Tidy in a very specific order
Back to that whole tidying by category and not location thing — Kondo has a specific order to these categories that she believes everyone should follow. According to her website, the order goes as follows: clothes, books, papers, komono (miscellaneous items), and then sentimental items. She claims that following this order has proven to be the most efficient and effective. This is the order she views as working from easiest to most difficult. Yet, there are issues with a one-size-fits-all approach because we do not all work the same way.
This type of rigidity would certainly pose a challenge for those with conditions like ADHD. The tasks of cleaning, decluttering, and organizing may be daunting enough on their own, so having someone go through their entire house to gather something like papers sounds like a recipe for disaster. The right approach is the one that works best for you, so if that means tackling one corner of a room at a time, then so be it.
Don’t keep sample size toiletry items
Kondo says to dispose of any sample size toiletry items because they cause clutter and take up space. While we can support this from the angle of not taking home every mini bottle of lotion you come across in a hotel room, her advice doesn’t take into account that sometimes these small-size products can be quite useful — especially in relation to carry-on liquid restrictions when flying.
The better question to ask yourself when cleaning is if it’s a product you’ll actually use. Go through all your sample size toiletries and first throw out any that are expired (you know there will be a ton). Then, take inventory of what is still usable and be honest with yourself about what you’d take on a trip. Now you’ll have an organized collection of toiletries ready to go the next time you pack your carry-on.
Does it spark joy?
The infamous question — does it spark joy? Basing your decision on what to keep on this question alone is nice in theory, but it’s not always the most relevant question to ask. Not everything worth owning is going to be related to feelings of joy. Some stuff is simply practical or necessary.
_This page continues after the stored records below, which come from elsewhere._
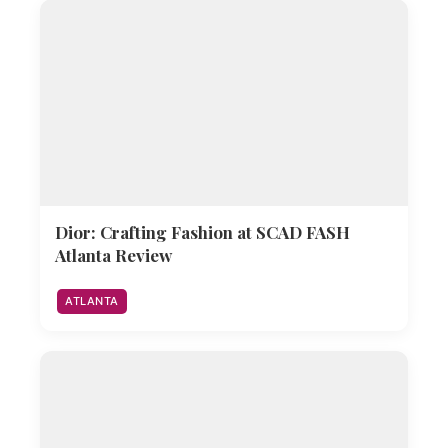
Dior: Crafting Fashion at SCAD FASH
Atlanta Review
ATLANTA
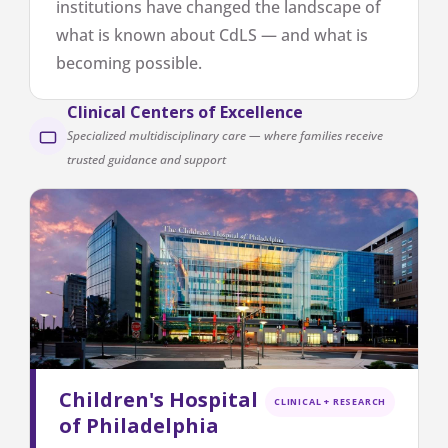
institutions have changed the landscape of
what is known about CdLS — and what is
becoming possible.
Clinical Centers of Excellence
Specialized multidisciplinary care — where families receive
trusted guidance and support
Children's Hospital
CLINICAL + RESEARCH
of Philadelphia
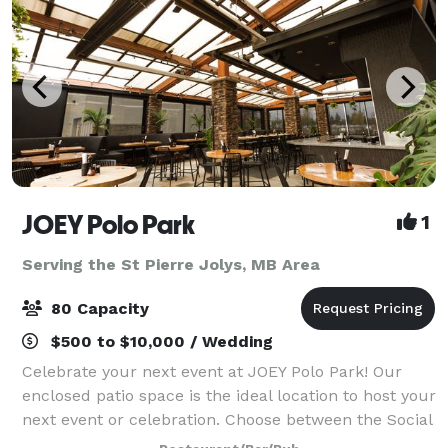
JOEY Polo Park
1
Serving the St Pierre Jolys, MB Area
80 Capacity
$500 to $10,000 / Wedding
Celebrate your next event at JOEY Polo Park! Our
enclosed patio space is the ideal location to host your
next event or celebration. Choose between the Social
Experience featuring exciting live-action Chef and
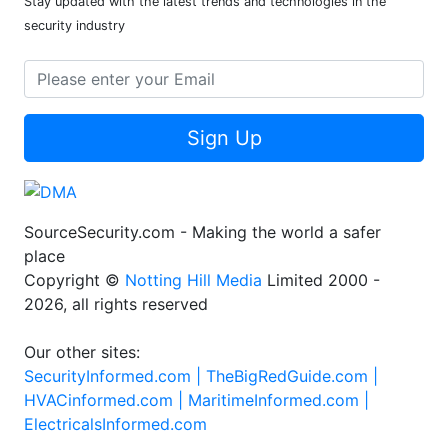
Stay updated with the latest trends and technologies in the
security industry
Sign Up
SourceSecurity.com - Making the world a safer
place
Copyright ©
Notting Hill Media
Limited 2000 -
2026, all rights reserved
Our other sites:
SecurityInformed.com |
TheBigRedGuide.com |
HVACinformed.com |
MaritimeInformed.com |
ElectricalsInformed.com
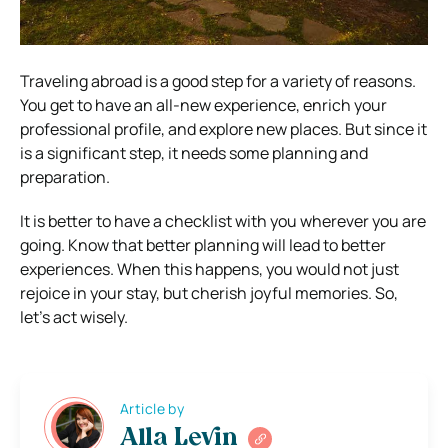
Traveling abroad is a good step for a variety of reasons.
You get to have an all-new experience, enrich your
professional profile, and explore new places. But since it
is a significant step, it needs some planning and
preparation.
It is better to have a checklist with you wherever you are
going. Know that better planning will lead to better
experiences. When this happens, you would not just
rejoice in your stay, but cherish joyful memories. So,
let’s act wisely.
Article by
Alla Levin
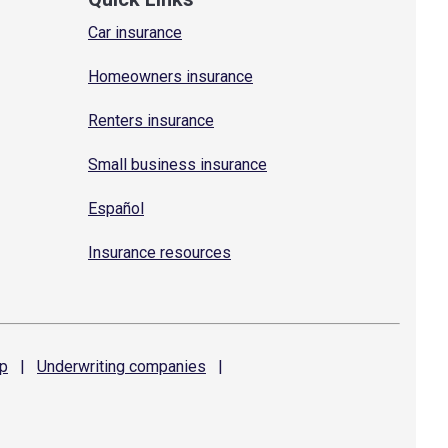
Car insurance
Homeowners insurance
Renters insurance
Small business insurance
Español
Insurance resources
p
|
Underwriting
companies
|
Instead, ask yourself how often you’ve used or worn the item in the last few months. The Minimalists recommend the 90/90 rule: Have you used it in the last 90 days? And will you use it in the next 90 days? If the answer to these questions is no, it’s time to get rid of it. Another thing to focus on when decluttering is inventory. Do you own multiple nearly identical black sweaters? How about multiple copies of the same book? We think the answer is pretty clear here. Having a house full of joyful items sounds amazing, but it doesn’t always get to the bottom of figuring out what you really need.